Batch_parameters() to pass dataframe and parameter to restrict data together

Following documentation, I wanted to pass batch_parameters = {"dataframe": dataframe} and a subset of my table using
batch = batch_definition.get_batch(batch_parameters={"year": "2019", "month": "01"}). However I get error that only dataframe is expected as a parameter. How can I pass both simultaneously. I am following gx core documentation links below.

Enviornment: spark on Microsoft Fabric

Hi there,

I’m not sure I understand what you mean by “passing both simultaneously.” You have two options:

  1. Whole Table Batch Definition – This provides all records in the Data Asset as a single batch.
  2. Partitioned Batch Definition – This splits data into multiple batches based on a time-based partition, allowing you to validate each batch separately.

Are you working with SQL data or a dataframe?
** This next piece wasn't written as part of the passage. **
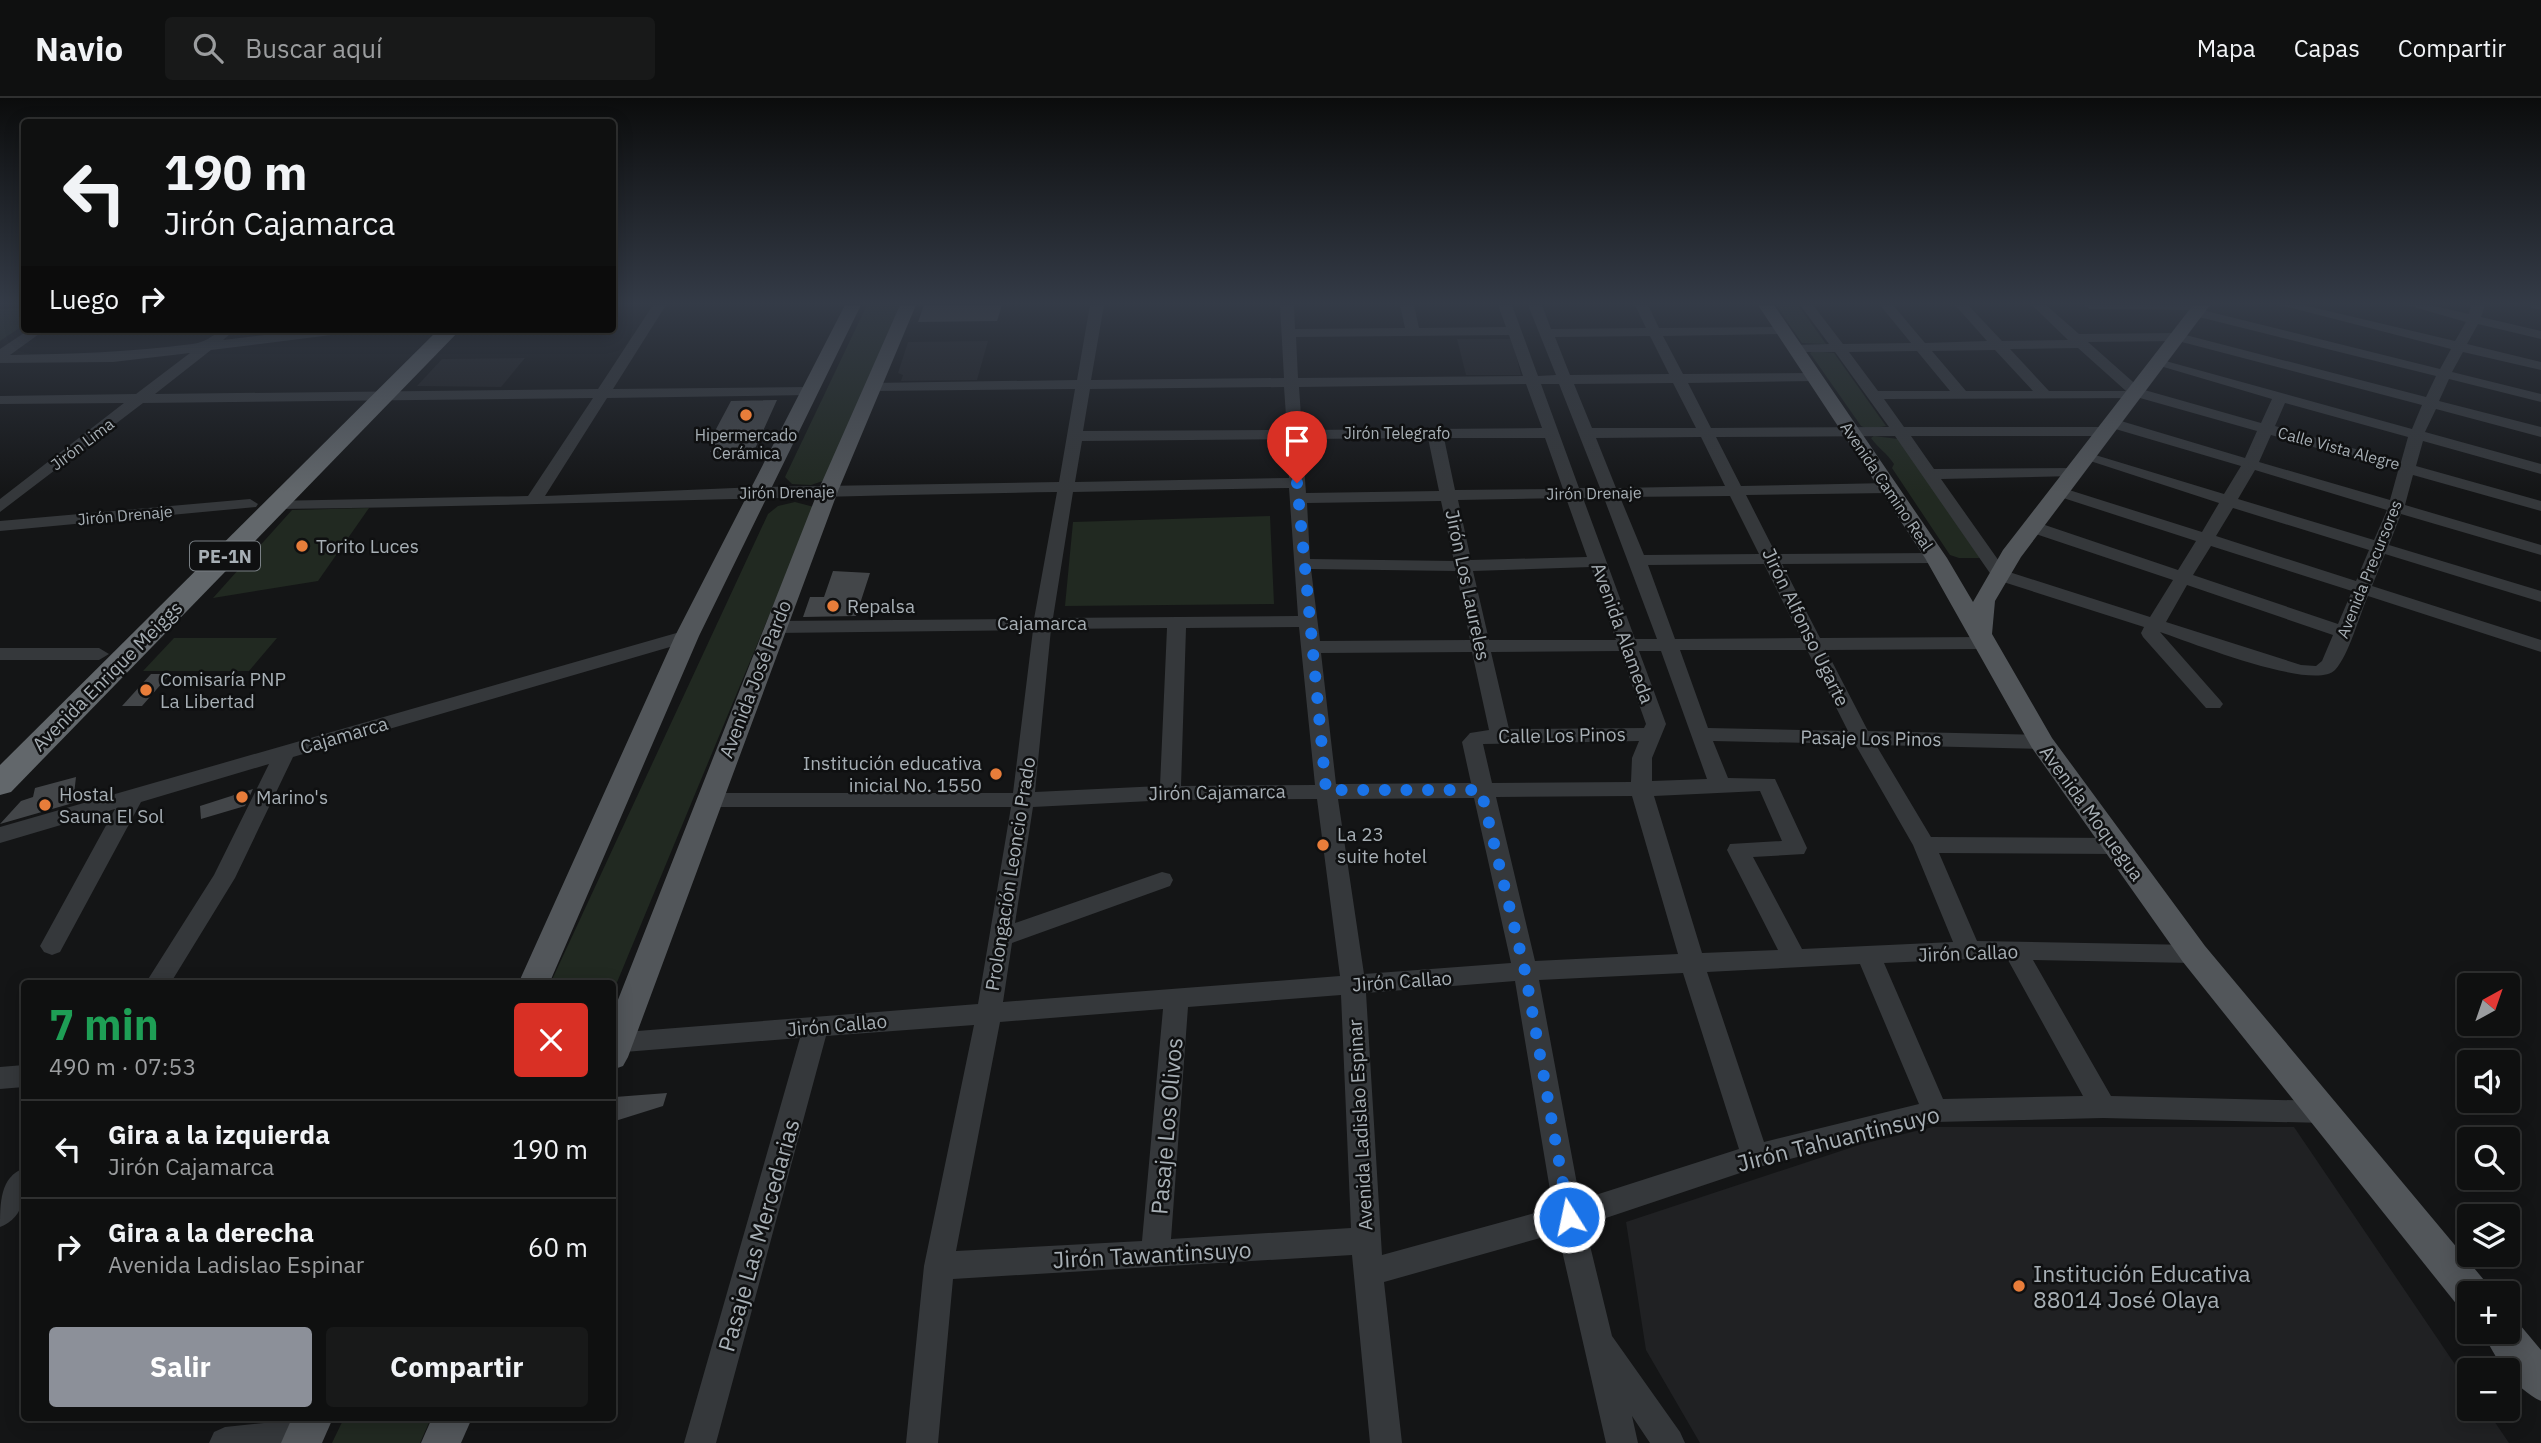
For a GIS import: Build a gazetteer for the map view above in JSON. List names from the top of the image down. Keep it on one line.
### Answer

For SQL Data: You can partition your Batch Definition to create multiple batches based on time. Here’s an example with “daily_batch” and “monthly_batch” definitions:

daily_batch = daily_batch_definition.get_batch(
    batch_parameters={"year": 2020, "month": 1, "day": 14}
)
daily_batch.head()

monthly_batch = monthly_batch_definition.get_batch(
    batch_parameters={"year": 2020, "month": 1}
)
monthly_batch.head()

This approach allows multiple Batch Definitions (full table or partitioned) to be validated separately.

For DataFrames: DataFrames are always passed as a whole. You’d use add_batch_definition_whole_dataframe() to define a Batch Definition with the entire dataset.